What started as an online endurance challenge ended with a new Guinness World Record.
Xavier Dillard, a 22-year-old African American streamer from Virginia, completed 12,412 pull-ups in 24 hours, beating the previous mark during a nonstop livestream that drew nationwide attention.
Dillard, who goes by TaterMaster online, began the attempt at 10 a.m. on Saturday, May 2. He finished 24 hours later at a CrossFit gym in Harrisonburg, Virginia, while streaming the effort on YouTube as witnesses and local media monitored the challenge in real time.

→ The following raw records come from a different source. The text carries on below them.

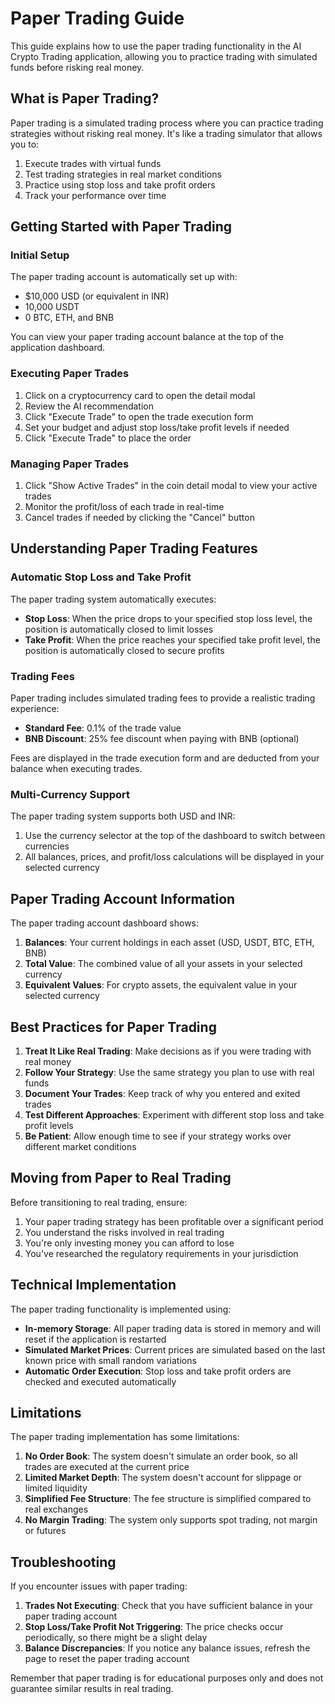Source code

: # Paper Trading Guide

This guide explains how to use the paper trading functionality in the AI Crypto Trading application, allowing you to practice trading with simulated funds before risking real money.

## What is Paper Trading?

Paper trading is a simulated trading process where you can practice trading strategies without risking real money. It's like a trading simulator that allows you to:

1. Execute trades with virtual funds
2. Test trading strategies in real market conditions
3. Practice using stop loss and take profit orders
4. Track your performance over time

## Getting Started with Paper Trading

### Initial Setup

The paper trading account is automatically set up with:

- $10,000 USD (or equivalent in INR)
- 10,000 USDT
- 0 BTC, ETH, and BNB

You can view your paper trading account balance at the top of the application dashboard.

### Executing Paper Trades

1. Click on a cryptocurrency card to open the detail modal
2. Review the AI recommendation
3. Click "Execute Trade" to open the trade execution form
4. Set your budget and adjust stop loss/take profit levels if needed
5. Click "Execute Trade" to place the order

### Managing Paper Trades

1. Click "Show Active Trades" in the coin detail modal to view your active trades
2. Monitor the profit/loss of each trade in real-time
3. Cancel trades if needed by clicking the "Cancel" button

## Understanding Paper Trading Features

### Automatic Stop Loss and Take Profit

The paper trading system automatically executes:

- **Stop Loss**: When the price drops to your specified stop loss level, the position is automatically closed to limit losses
- **Take Profit**: When the price reaches your specified take profit level, the position is automatically closed to secure profits

### Trading Fees

Paper trading includes simulated trading fees to provide a realistic trading experience:

- **Standard Fee**: 0.1% of the trade value
- **BNB Discount**: 25% fee discount when paying with BNB (optional)

Fees are displayed in the trade execution form and are deducted from your balance when executing trades.

### Multi-Currency Support

The paper trading system supports both USD and INR:

1. Use the currency selector at the top of the dashboard to switch between currencies
2. All balances, prices, and profit/loss calculations will be displayed in your selected currency

## Paper Trading Account Information

The paper trading account dashboard shows:

1. **Balances**: Your current holdings in each asset (USD, USDT, BTC, ETH, BNB)
2. **Total Value**: The combined value of all your assets in your selected currency
3. **Equivalent Values**: For crypto assets, the equivalent value in your selected currency

## Best Practices for Paper Trading

1. **Treat It Like Real Trading**: Make decisions as if you were trading with real money
2. **Follow Your Strategy**: Use the same strategy you plan to use with real funds
3. **Document Your Trades**: Keep track of why you entered and exited trades
4. **Test Different Approaches**: Experiment with different stop loss and take profit levels
5. **Be Patient**: Allow enough time to see if your strategy works over different market conditions

## Moving from Paper to Real Trading

Before transitioning to real trading, ensure:

1. Your paper trading strategy has been profitable over a significant period
2. You understand the risks involved in real trading
3. You're only investing money you can afford to lose
4. You've researched the regulatory requirements in your jurisdiction

## Technical Implementation

The paper trading functionality is implemented using:

- **In-memory Storage**: All paper trading data is stored in memory and will reset if the application is restarted
- **Simulated Market Prices**: Current prices are simulated based on the last known price with small random variations
- **Automatic Order Execution**: Stop loss and take profit orders are checked and executed automatically

## Limitations

The paper trading implementation has some limitations:

1. **No Order Book**: The system doesn't simulate an order book, so all trades are executed at the current price
2. **Limited Market Depth**: The system doesn't account for slippage or limited liquidity
3. **Simplified Fee Structure**: The fee structure is simplified compared to real exchanges
4. **No Margin Trading**: The system only supports spot trading, not margin or futures

## Troubleshooting

If you encounter issues with paper trading:

1. **Trades Not Executing**: Check that you have sufficient balance in your paper trading account
2. **Stop Loss/Take Profit Not Triggering**: The price checks occur periodically, so there might be a slight delay
3. **Balance Discrepancies**: If you notice any balance issues, refresh the page to reset the paper trading account

Remember that paper trading is for educational purposes only and does not guarantee similar results in real trading.
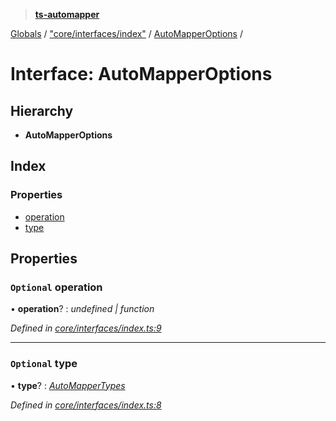 > **[ts-automapper](../README.md)**

[Globals](../globals.md) / ["core/interfaces/index"](../modules/_core_interfaces_index_.md) / [AutoMapperOptions](_core_interfaces_index_.automapperoptions.md) /

# Interface: AutoMapperOptions

## Hierarchy

* **AutoMapperOptions**

## Index

### Properties

* [operation](_core_interfaces_index_.automapperoptions.md#optional-operation)
* [type](_core_interfaces_index_.automapperoptions.md#optional-type)

## Properties

### `Optional` operation

• **operation**? : *undefined | function*

*Defined in [core/interfaces/index.ts:9](https://github.com/MADEiN83/ts-automapper/blob/d5cc5b5/src/core/interfaces/index.ts#L9)*

___

### `Optional` type

• **type**? : *[AutoMapperTypes](../modules/_core_interfaces_index_.md#automappertypes)*

*Defined in [core/interfaces/index.ts:8](https://github.com/MADEiN83/ts-automapper/blob/d5cc5b5/src/core/interfaces/index.ts#L8)*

As the attempt wore on, Dillard said the physical toll became intense, but he kept going.
“I thought I was dying, but for some reason I said I wanted this record so bad, I just had to keep going,” he said, according to HypeFresh.
The challenge grew out of a rivalry from years earlier. Dillard said he had competed with a friend in a basement gym, where pull-ups became the one exercise he could not win. He said he beat his friend in other movements, but pull-ups stayed with him as a frustration.
That pushed him into structured training. He built up from smaller sets of 12 reps and later added high-volume sessions with hundreds of pull-ups in timed intervals after regular workouts, eventually reaching about 2,400 reps on peak training days.
Before that progress, Dillard said he was far from a natural athlete. In high school cross-country, he often finished among the slowest runners. He said his improvement came through repetition, discipline and consistent effort rather than natural talent.
The attempt picked up momentum online as it unfolded. Local news stations covered the event on site, and clips spread on X, including posts from @KollegeKidd.
By the end of the livestream, Dillard had passed 12,400 pull-ups. The final total was 12,412.